The Arhats and the Bodhisattvas the sutra talks about at the beginning [as part of the assembly listening to Buddha expound the sutra] can be called "good people". But only those with only one lifetime to go before enlightenment, those who are at the top level of the causal ground for enlightenment, are called "beings of superior goodness" (beings of the highest virtue). The sutra says "all these beings of superior goodness" because their number is large.

"Being together" expresses the idea that in the Pure Land the ordinary and the holy live together. There are sages of real attainment, who still carry some past impure karma, and sages adept in provisional expedients, with their vows of great compassion, so ordinary people in the Pure Land get to live together with holy sages. There are real saints whose desires have been extinguished, and teachers with skill in means whose entanglements have been ended. They differ widely in levels of attainment, and of bliss, but for the time being they are together in the Pure Land.

In our mundane world, on the other hand, those who see and hear [such holy sages] are few, and among those who do have the good fortune to see or hear them, few can approach them.

When a Buddha is in the world, there may be relatively many holy ones [helping to spread the teaching], but after all they are still rare jewels, and they cannot cover the whole world like the stars of the firmament.

But even though Amitabha's Pure Land is a place where saints and ordinary beings dwell together, what they do and what they accomplish there are far from the same.

Those who have been born in the Pure Land are together due to their stainless karma and inconceivable deeds. These beings act as one another's teachers, and work in harmony, so that they may end ignorance together, and together achieve wondrous enlightenment.

The ordinary lowly ones born in the Pure Land, by virtue of not falling back from mindfulness, have transcended [many levels of Bodhisattvahood]. If we say they are ordinary people, [this is wrong, because they are beyond the cycle of rebirth]; they are on the verge of becoming enlightened, and are no different from the great Bodhisattvas Avalokiteshvara and Mahasthamaprapta. Although they are going to attain enlightenment in one lifetime, still, they must be called ordinary people, and they cannot be called Bodhisattvas with enlightenment equal to the Buddhas. This state of affairs cannot be encompassed by the systems of the non-Pure Land sutras, and has no precedent in Buddha-lands other than Amitabha's Pure Land.

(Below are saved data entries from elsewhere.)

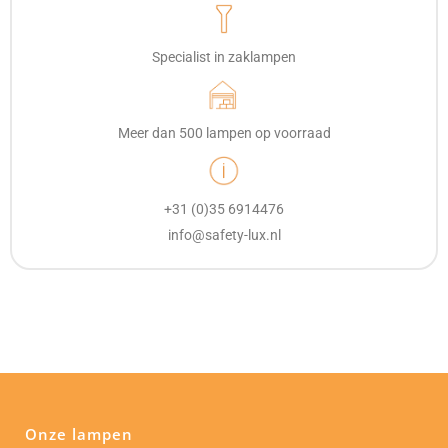
Specialist in zaklampen
Meer dan 500 lampen op voorraad
+31 (0)35 6914476
info@safety-lux.nl
Onze lampen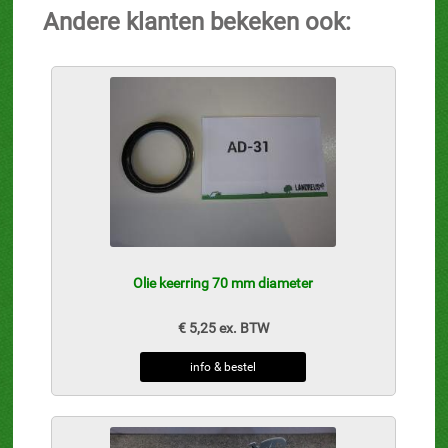
Andere klanten bekeken ook:
Olie keerring 70 mm diameter
€ 5,25 ex. BTW
info & bestel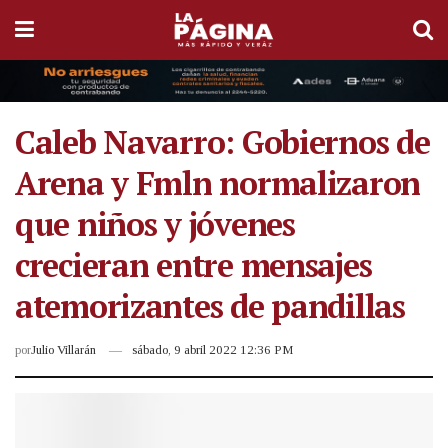
Caleb Navarro: Gobiernos de
Arena y Fmln normalizaron
que niños y jóvenes
crecieran entre mensajes
atemorizantes de pandillas
por
Julio Villarán
sábado, 9 abril 2022 12:36 PM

We must realize that in our great mission to open up enlightened perception, this barrier to the Land Where Saints and Ordinary Beings Dwell Together is the hardest to cross over. The Land of Ultimate Bliss, Amitabha's Pure Land Where Saints and Ordinary Beings Dwell Together, is unique -- it goes beyond all the other pure lands where saints and ordinary beings live together.

Only when we comprehend this can we have deep faith in the power of the vows of Amitabha. Only when we believe in the power of Amitabha Buddha can we have deep faith in the merits of his name. Only when we invoke the name of Amitabha can we have deep faith that the True Nature of our own minds is actually inconceivable. Only when we have this deep faith can we make great vows.

The text of the sutra says sentient beings must take a vow to be born in the Pure Land. This word "must" points to deep faith. Making vows with deep faith is precisely the Mind of Supreme Enlightenment. In sum, faith and vows are truly the guiding compass to the Pure Land. Relying on faith and vows and consistently invoking the Buddha-name is correct practice.

If your faith and vows are solid and strong, then even you recite the Buddha-name only ten times, or only once, as you are on the brink of death, you are sure to attain birth in the Pure Land. Without faith and vows, even if you recite the Buddha-name until [you achieve a level of concentration the Zen literature describes as] "wind cannot enter you and rain cannot wet you" and "you stand like a silver wall or and iron wall", you will still not have a way to be born in the Pure Land.

Those who cultivate Pure Land practices must realize this truth. The Longer Amitabha Sutra also takes vows as essential and is identical in meaning to this section.